Active Travel, Tours, Travel Narrative

Crossed Off: Yet Another Travel Bucket List Post

A shot from my first completed travel experiences bucket list item.

A shot from my first completed travel experiences bucket list item.

As I prepare to cross off another fairly major travel bucket list item (starting tomorrow!) it becomes clear that hey–I actually do have a (mental) travel bucket list (despite my abhorrence of the concept of bucket lists).  But my list isn’t filled with destinations–it’s filled with experiences.  (Ok–maybe there are a few destinations in there, too.)

What do I mean by this?  While a destination-specific bucket list may look something like this:

Destination-Specific Travel Bucket List

-Thailand

-Iceland

-Montana

-Peru

-Colorado

(and so on and so forth)

…an experience-based bucket list is a list of specific things–experiences, if you will.  For example, the first thing I crossed off of my (until-now-only-mental) travel bucket list was spend a day aboard the Napa Valley Wine Train.  It was a fairly simple wish, but given the fact that I live on the opposite coast and, well, never really imagined I’d find myself in Napa, it was bucket-list worthy. I remember when I found out that I was going; I may have jumped up and down a little (I may also have learned of it while checking my email on my iPhone in the grocery store and said jumping up and down may have been noticed by several strangers…)

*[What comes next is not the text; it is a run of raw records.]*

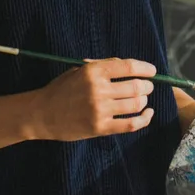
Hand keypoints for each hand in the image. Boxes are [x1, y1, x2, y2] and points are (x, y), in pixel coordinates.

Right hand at [29, 57, 155, 140]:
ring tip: (144, 99)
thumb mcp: (78, 71)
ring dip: (144, 100)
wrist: (42, 114)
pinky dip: (144, 119)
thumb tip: (129, 66)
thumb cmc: (61, 89)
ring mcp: (100, 109)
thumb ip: (102, 67)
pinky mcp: (100, 128)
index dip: (145, 68)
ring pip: (136, 104)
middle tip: (148, 86)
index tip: (152, 70)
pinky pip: (131, 124)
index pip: (128, 67)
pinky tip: (148, 113)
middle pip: (136, 86)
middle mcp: (98, 89)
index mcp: (93, 71)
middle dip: (147, 86)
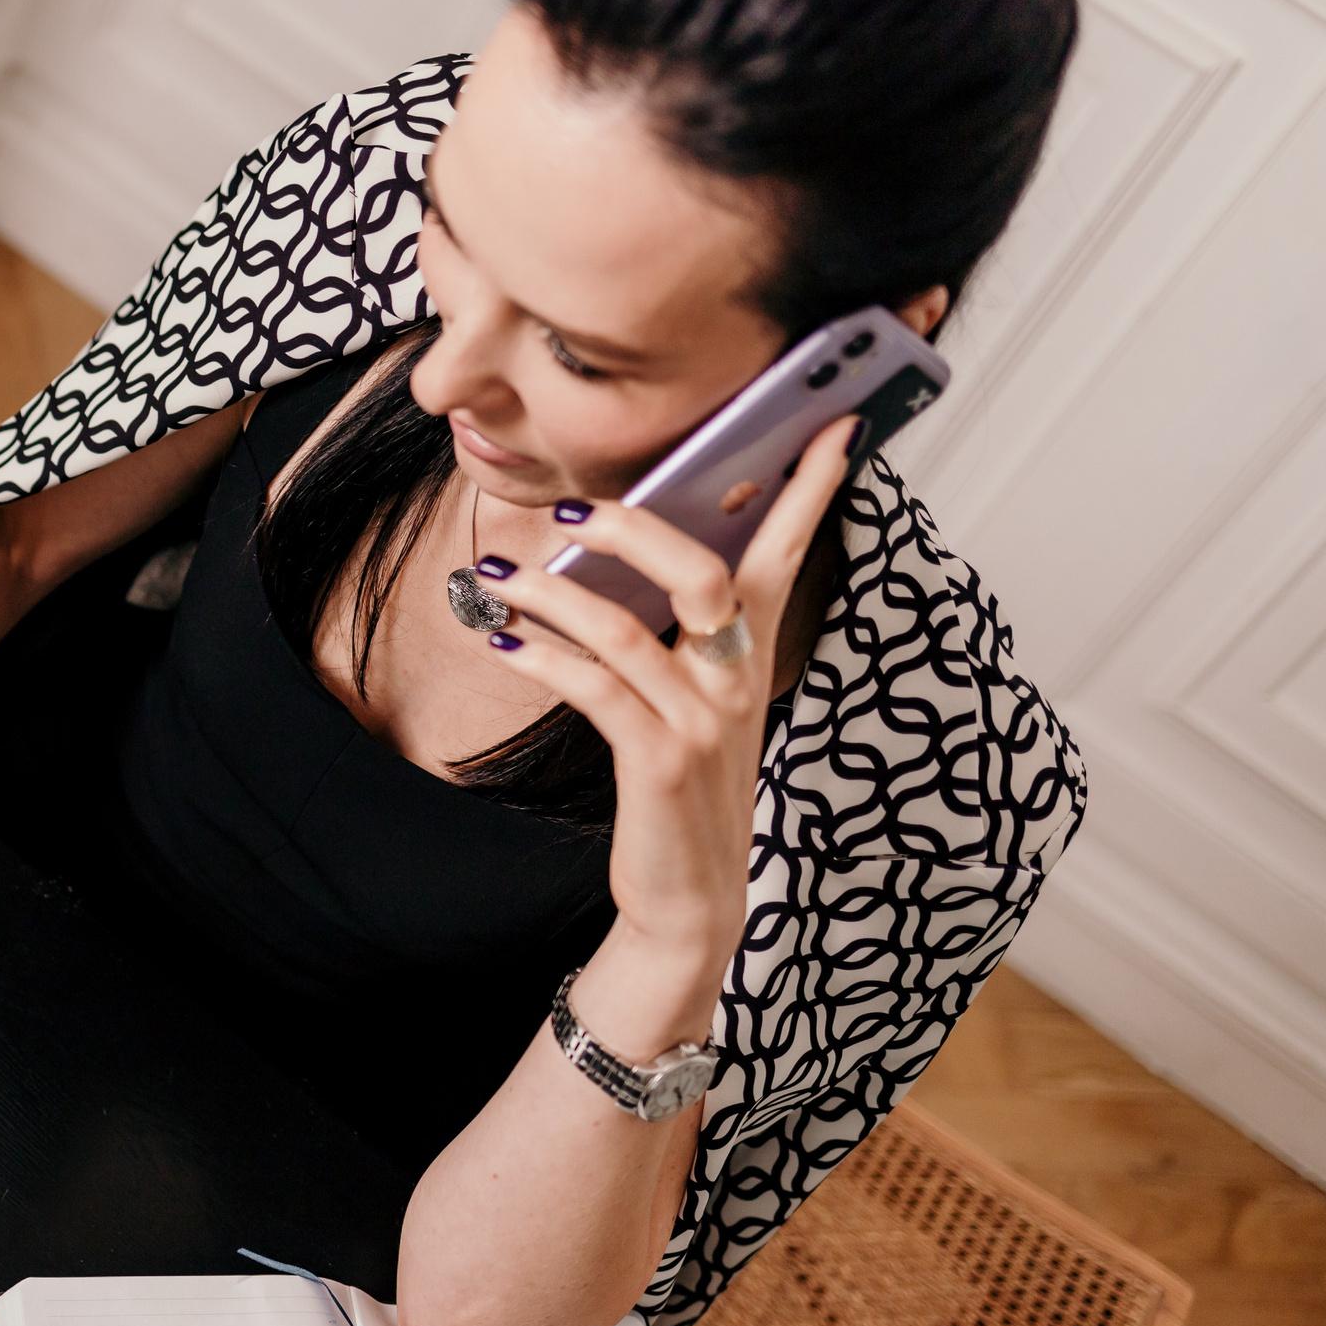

The experience I’m beginning tomorrow (the trip has already started, as I’m currently on my way while writing this) is a travel experience bucket list item.  But you’ll have to wait until tomorrow to find out what that is.  For now, I bring you an entirely incomplete list of my top travel experience wishes…

My Travel Experience Bucket List (ahem…)

-Witness the Northern Lights

-Attend the Albuquerque International Balloon Fiesta (and go up in a balloon).

-Spend a week (or more) at a working ranch and learn how to ride a horse (and do general cowgirl things).

-Participate in The Culinary Institute of America’s Culinary Boot Camp

-Hike to Everest base camp (really).

-Spend a week at an all-inclusive luxury resort on an island somewhere (also really; this is so unlike me).

-Drive the Pacific Coast Highway; ideally solo, ideally in a convertible.

-Attend the New York City, South Beach, and Aspen Food and Wine Festivals (in order of increased desire).

-Witness some version of a Yi Peng festival (floating lanterns) in Thailand.

I can’t help but notice a few trends in the experiences listed above–I basically want to watch glowing things in the sky and/or eat stuff.  Oh–and learn new skills.  Yeah.  That sounds about right.

So what’s stopping me?  My first instinct is reply in the most typical manner–time and money are stopping me (or, rather, lack of time and money).  After all, some entirely mental, extremely estimated (a la The Price is Right) calculations tell me that to do all of the above, I’d need at least nineteen weeks and at least $32,000 (and to be honest, a huge part of me wants to add ‘sail around the world on a high-end cruise ship’, but that would add six months and at least thirty grand to my total).  I don’t have nineteen weeks and I don’t have thirty two thousand dollars.  Yet.

And yet is the key word.

So tomorrow, as I head off to do something I always wanted to do but never thought I could, I can’t help but wonder–what’s next?  I can not wait to find out.